I tried to encourage and support C’s mom in any way I could. Sometimes it meant picking her up on the opposite side of town to go to a doctor’s appointment for C because I knew she should be there but had no ride. It meant making sure she had a safe place for her son to sleep when he began overnight visits at her home. It meant telling her how proud I was of her, that she is an amazing mother, and to keep fighting for her son.
What a battle she fought.
At 18-months-old, C returned home to his mother permanently. I will never forget that day, as it was filled with a great deal of happiness for C and his mother but also a bit of grief. As foster parents, I think reunification is something we are asked to face time and time again. While not nearly as painful, it’s a small piece of what parents feel when their child is removed and placed in the system.
C just celebrated his third birthday with me, his mother, and other family members by his side. I have continued to play an active role in the lives of C and his mother. I know many people want to hear that C's mother's life is perfect now, but that’s just not real.

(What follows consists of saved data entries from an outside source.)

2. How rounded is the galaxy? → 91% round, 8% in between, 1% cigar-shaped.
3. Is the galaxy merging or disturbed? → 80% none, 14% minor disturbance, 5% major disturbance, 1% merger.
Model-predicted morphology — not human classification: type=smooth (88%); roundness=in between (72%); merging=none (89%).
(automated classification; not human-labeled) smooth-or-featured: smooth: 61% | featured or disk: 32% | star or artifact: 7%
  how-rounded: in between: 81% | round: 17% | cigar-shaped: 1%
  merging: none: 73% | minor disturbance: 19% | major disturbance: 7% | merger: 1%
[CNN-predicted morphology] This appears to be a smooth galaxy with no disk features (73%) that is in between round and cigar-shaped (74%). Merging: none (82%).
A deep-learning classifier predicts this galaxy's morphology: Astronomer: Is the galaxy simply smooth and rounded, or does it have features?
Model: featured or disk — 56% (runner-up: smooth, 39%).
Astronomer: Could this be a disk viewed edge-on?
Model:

There have been some struggles, but that’s fine because life is messy and it’s all a part of the journey.
Along with being a licensed foster parent, I am also a foster care navigator with the Family Enrichment Center. I have the pleasure of guiding people through the foster care licensing process by sharing my own stories and experiences, acting as a mentor, connecting them to resources, and helping them navigate the system. Through my work I try to help potential foster parents see the importance of working with biological parents and acting like an extended family of supports for them, instead of a replacement. I truly believe this is what foster care should be.